I Never Left Home: Poet, Feminist, Revolutionary

Author(s): 
Release Date: 
March 13, 2020
Publisher/Imprint: 
Duke University Press Books
Pages: 
336
Reviewed by: 

“It is identity and power: unopposed even by dedicated dissidents.”

I Never Left Home is a story of resistance in Mexico, Cuba, and Nicaragua. Margaret Randall, now 83, is a writer, teacher, and mentor in New Mexico, with more than 150 publications of poetry and nonfiction, all demonstrating unusual respect for ideas from the South.

Randall founded a bilingual quarterly In Mexico, publishing vanguard poets from North and South America from 1962–1969. She worked without a salary. After the journal defended student protests in 1968, she was forced out of Mexico (without a passport). She raised children in Cuba from 1969–80, before the “explosion of exuberance” that was the Sandinista revolution in Nicaragua took her there.

Randall defended women and the arts. She spoke out. In Cuba, she noted that “any semblance of diversity of opinion” was sacrificed to need for unity. She asked “hard questions” and finally left Cuba. Randall returns, repeatedly in the memoire, to the “question of power.” It is, she writes throughout the book, the explanation for political failures in Mexico, Cuba, and Nicaragua.

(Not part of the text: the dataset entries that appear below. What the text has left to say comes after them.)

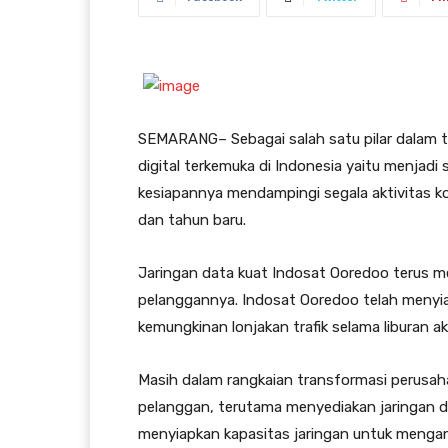
SEMARANG– Sebagai salah satu pilar dalam 
digital terkemuka di Indonesia yaitu menjad
kesiapannya mendampingi segala aktivitas ko
dan tahun baru.
Jaringan data kuat Indosat Ooredoo terus m
pelanggannya. Indosat Ooredoo telah menyia
kemungkinan lonjakan trafik selama liburan a
Masih dalam rangkaian transformasi perusa
pelanggan, terutama menyediakan jaringan d
menyiapkan kapasitas jaringan untuk menganti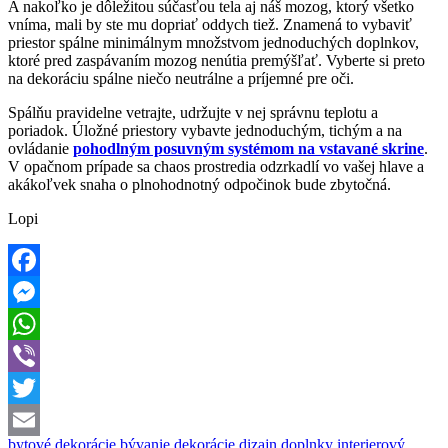
A nakoľko je dôležitou súčasťou tela aj náš mozog, ktorý všetko
vníma, mali by ste mu dopriať oddych tiež. Znamená to vybaviť
priestor spálne minimálnym množstvom jednoduchých doplnkov,
ktoré pred zaspávaním mozog nenútia premýšľať. Vyberte si preto
na dekoráciu spálne niečo neutrálne a príjemné pre oči.
Spálňu pravidelne vetrajte, udržujte v nej správnu teplotu a
poriadok. Úložné priestory vybavte jednoduchým, tichým a na
ovládanie
pohodlným posuvným systémom na vstavané skrine
.
V opačnom prípade sa chaos prostredia odzrkadlí vo vašej hlave a
akákoľvek snaha o plnohodnotný odpočinok bude zbytočná.
Lopi
Facebook
Messenger
WhatsApp
Viber
Twitter
bytové dekorácie
bývanie
dekorácie
dizajn
doplnky
interierový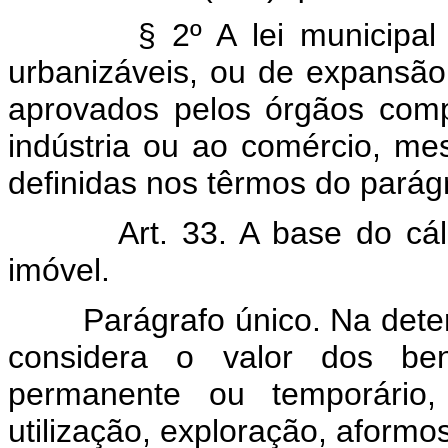
§ 2º A lei municipal pod
urbanizáveis, ou de expansão
aprovados pelos órgãos comp
indústria ou ao comércio, me
definidas nos têrmos do parágr
Art. 33. A base do cálcul
imóvel.
Parágrafo único. Na determ
considera o valor dos be
permanente ou temporário,
utilização, exploração, afor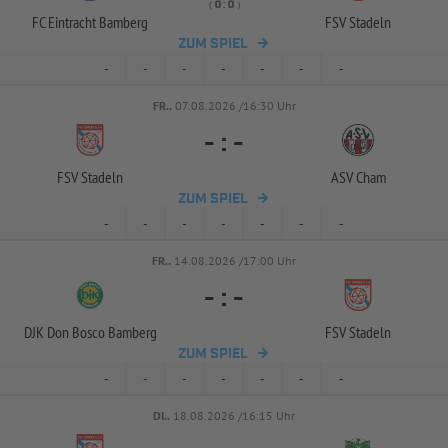
( 
 )
:
FC Eintracht Bamberg
FSV Stadeln
ZUM SPIEL
-
-
-
-
-
-
-
FR..
07.08.2026 /16:30 Uhr
-
:
-
FSV Stadeln
ASV Cham
ZUM SPIEL
-
-
-
-
-
-
-
FR..
14.08.2026 /17:00 Uhr
-
:
-
DJK Don Bosco Bamberg
FSV Stadeln
ZUM SPIEL
-
-
-
-
-
-
-
DI..
18.08.2026 /16:15 Uhr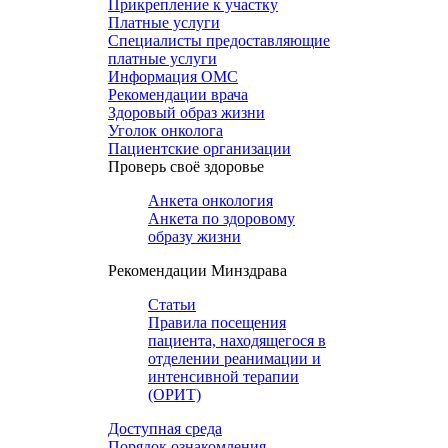
Прикрепление к участку
Платные услуги
Специалисты предоставляющие
платные услуги
Информация ОМС
Рекомендации врача
Здоровый образ жизни
Уголок онколога
Пациентские организации
Проверь своё здоровье
Анкета онкология
Анкета по здоровому
образу жизни
Рекомендации Минздрава
Статьи
Правила посещения
пациента, находящегося в
отделении реанимации и
интенсивной терапии
(ОРИТ)
Доступная среда
Порядок ознакомления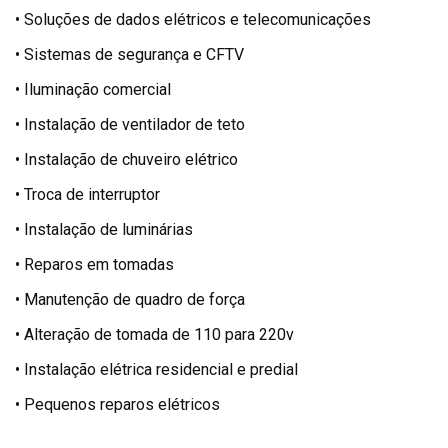
• Soluções de dados elétricos e telecomunicações
• Sistemas de segurança e CFTV
• Iluminação comercial
• Instalação de ventilador de teto
• Instalação de chuveiro elétrico
• Troca de interruptor
• Instalação de luminárias
• Reparos em tomadas
• Manutenção de quadro de força
• Alteração de tomada de 110 para 220v
• Instalação elétrica residencial e predial
• Pequenos reparos elétricos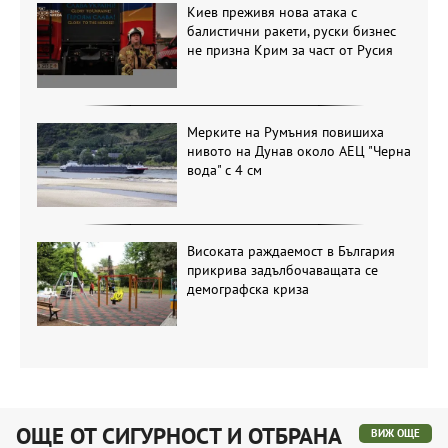
Киев преживя нова атака с
балистични ракети, руски бизнес
не призна Крим за част от Русия
Мерките на Румъния повишиха
нивото на Дунав около АЕЦ "Черна
вода" с 4 см
Високата раждаемост в България
прикрива задълбочаващата се
демографска криза
ОЩЕ ОТ СИГУРНОСТ И ОТБРАНА
ВИЖ ОЩЕ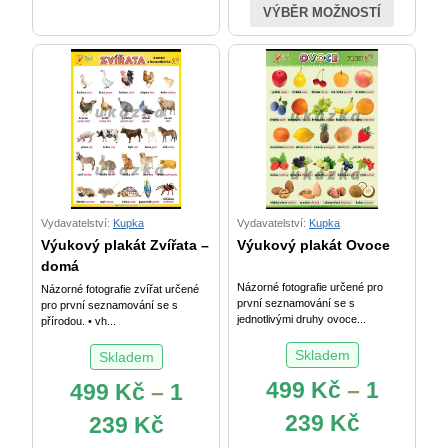
VÝBĚR MOŽNOSTÍ
Převody
jednotek
obsahu
XL
množství
Vydavatelství:
Kupka
Vydavatelství:
Kupka
Výukový plakát Zvířata –
Výukový plakát Ovoce
domá
Názorné fotografie určené pro
Názorné fotografie zvířat určené
první seznamování se s
pro první seznamování se s
jednotlivými druhy ovoce...
přírodou. • vh...
Skladem
Skladem
499
Kč
–
1
499
Kč
–
1
239
Kč
239
Kč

But the problem is not power as such. Che Guevara, admired by Randall, said political power can mean repression, but in the absence of strong government, there is also repression: by values and ways of life imposed without consent. Individualism is imposed, not necessarily chosen.

At least, it is not chosen rationally with consideration of alternatives. It cannot be because structures don’t exist to make real alternatives plausible, able to be imagined, and freely chosen. And changing structures requires power. Randall says that in Cuba “a great humanity underpins its initiatives.” Yet that “humanity” has an explanation. It involves power to change social structures.

In the original preface to Animal Farm, “lost” for 25 years, George Orwell says the greatest threat to individual freedom is not authoritarian government but public opinion: “Unpopular ideas can be silenced, and inconvenient facts kept dark,” Orwell wrote, because of “an orthodoxy, a body of ideas which it is assumed that all right-thinking people will accept without question.”

That is, freedom is threatened by values, trends, imagery and ideas, including university curricula, ruling out alternative ways of thinking, silencing unpopular ideas that contradict the status quo. Randall identifies bits of such orthodoxy, but she does not acknowledge the larger view opposing it, developed more fully by Guevara, for one.

It challenges how we think about power.

She mentions an indigenous belief that when we sacrifice self-interest, serving others, we gain confidence, energy, motivation, even joy. This was, precisely, Guevara’s “hombre nuevo,” the “new person,” which Randall admires. But it is also a key idea in Marx, Lenin, and José Martí, philosophically. It reconceives human beings, including freedom.

Martí, whose work was translated by Randall’s mother, made just such a vision the goal of the Cuban Revolutionary Party. In the “Montecristi Manifesto,” initiating war for the liberation of Latin America (1895), Martí wrote that the party’s goal was that Cubans know dignity and know that they know dignity. Dignity is humanness. Remarkably, Martí went to war for a fundamental philosophical question: how to know what it means to be human and how to know we know what it means to be human.

His answer thoroughly opposes philosophical liberalism, the now dominant worldview that tells us, among other things, that power over is the enemy to individual freedom. The mind itself is the enemy of human freedom. It controls, preventing real choice. Philosophical liberalism identifies self and mind, falsely. Interference from “outside”—particularly by government—is interference with the “inner voice”: me.

Armando Hart, who as Minister of Culture in Cuba the ’60s oversaw the unprecedented Cuban literacy campaign, greatly admired by Randall, said that anyone who cares about global justice in the 21st century, should be concerned about the damage done to the world by European philosophy.

He meant philosophical liberalism: the view that says freedom is threatened by power “outside,” as if the “inside” is me and the “outside” interferes with me. It is confused: The “inside” is product of the “outside.” It can’t be otherwise because of cause and effect. Liberalism forgot about science.

Randall doesn’t question liberal ideology. She doesn’t mention it by name. But she is not alone. Scholars of Cuba, having studied it a lifetime, even sympathizers, with resources of the most significant US schools, do exactly the same.

The absence of any consideration of liberal ideology, as ideology, opposed specifically by thinkers and artists throughout Latin America for centuries, is striking and disconcerting. But Randall lived and chose to raise her children in Cuba, and still she misses it. It shows liberalism is not just ideology.

It is identity and power: unopposed even by dedicated dissidents.